Polska i Czechy zakłóciły harmonię szczytu UE
"Czechy i Polska zakłóciły harmonię szczytu
UE" - napisał niemiecki dziennik "Financial Times
Deutschland", komentując niedzielne uroczystości w Berlinie z
okazji 50-lecia podpisania Traktatów Rzymskich.
26.03.2007 | aktual.: 26.03.2007 08:42
Przywódcy 27 krajów Unii Europejskiej przyjęli z tej okazji Deklarację Berlińską.
"Polska i Czechy przekreśliły plan kanclerz Niemiec Angeli Merkel, aby za zgodą (wszystkich krajów) zobowiązać UE do realizacji ambitnego planu wejścia w życie traktatu konstytucyjnego" - czytamy. Polski prezydent Lech Kaczyński nazwał zamiary przewodniczącej UE (Angeli Merkel) "pięknym celem", który jednak wydaje się być "niewykonalnym" - pisze "FTD".
Gazeta dodaje, że Merkel wyznaczyła w niedzielę po raz pierwszy konkretny cel - powołanie w czasie portugalskiego przewodnictwa w Unii (od lipca br.) konferencji międzyrządowej, która do końca 2007 roku wynegocjuje nowy tekst traktatu konstytucyjnego.
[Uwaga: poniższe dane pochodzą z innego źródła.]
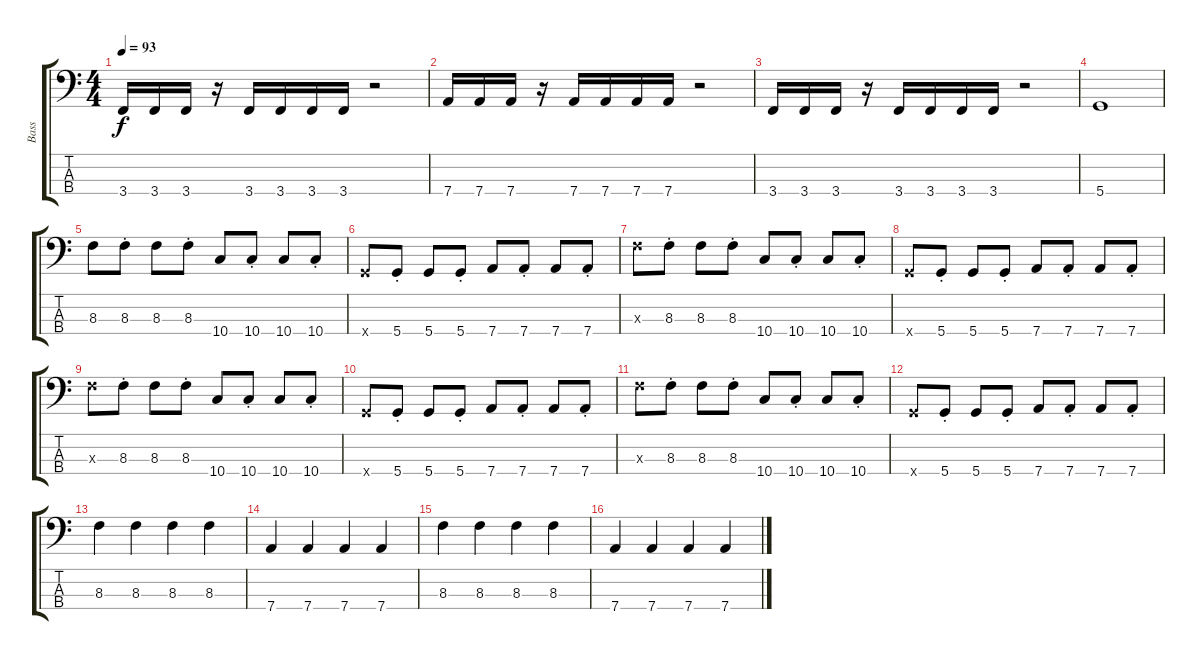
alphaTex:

\track ("Bass" "Bass") {instrument electricbassfinger}
\staff {score tabs}
\tuning (G2 D2 A1 D1) {hide}
\ts (4 4)
\tempo 93
\clef f4
\ks c
3.4.16{dy f} 3.4.16 3.4.16 r.16 3.4.16 3.4.16 3.4.16 3.4.16 r.2 |
7.4.16 7.4.16 7.4.16 r.16 7.4.16 7.4.16 7.4.16 7.4.16 r.2 |
3.4.16 3.4.16 3.4.16 r.16 3.4.16 3.4.16 3.4.16 3.4.16 r.2 |
5.4.1 |
8.3.8 8.3{st}.8 8.3.8 8.3{st}.8 10.4.8 10.4{st}.8 10.4.8 10.4{st}.8 |
5.4{x}.8 5.4{st}.8 5.4.8 5.4{st}.8 7.4.8 7.4{st}.8 7.4.8 7.4{st}.8 |
8.3{x}.8 8.3{st}.8 8.3.8 8.3{st}.8 10.4.8 10.4{st}.8 10.4.8 10.4{st}.8 |
5.4{x}.8 5.4{st}.8 5.4.8 5.4{st}.8 7.4.8 7.4{st}.8 7.4.8 7.4{st}.8 |
8.3{x}.8 8.3{st}.8 8.3.8 8.3{st}.8 10.4.8 10.4{st}.8 10.4.8 10.4{st}.8 |
5.4{x}.8 5.4{st}.8 5.4.8 5.4{st}.8 7.4.8 7.4{st}.8 7.4.8 7.4{st}.8 |
8.3{x}.8 8.3{st}.8 8.3.8 8.3{st}.8 10.4.8 10.4{st}.8 10.4.8 10.4{st}.8 |
5.4{x}.8 5.4{st}.8 5.4.8 5.4{st}.8 7.4.8 7.4{st}.8 7.4.8 7.4{st}.8 |
8.3.4 8.3.4 8.3.4 8.3.4 |
7.4.4 7.4.4 7.4.4 7.4.4 |
8.3.4 8.3.4 8.3.4 8.3.4 |
7.4.4 7.4.4 7.4.4 7.4.4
Do połowy 2009 roku kraje Wspólnoty miałyby ratyfikować nowy traktat.
Prezydent Kaczyński powiedział podczas konferencji prasowej po zakończeniu niedzielnego szczytu: Cel może piękny (ratyfikacja w 2009 r.), ja tego nie kwestionuję, ale nie wydaje mi się wykonalny.
Jak zauważa "FTD", czeski prezydent Vaclav Klaus zgłosił zasadnicze wątpliwości co do możliwości osiągnięcia kompromisu w sprawie nowego traktatu. Obecnie nie ma zgody co do jego treści - powiedział Klaus.
"FTD" zwraca uwagę, że wypowiedzi obu polityków pokazują, z jakimi trudnościami przyjdzie Niemcom i innym zwolennikom konstytucji zmierzyć się w najbliższych miesiącach. Merkel chce do spotkania na szczycie w czerwcu przedłożyć plan wskazujący drogę wyjścia z kryzysu, wywołanego odrzuceniem traktatu konstytucyjnego przez Francję i Holandię.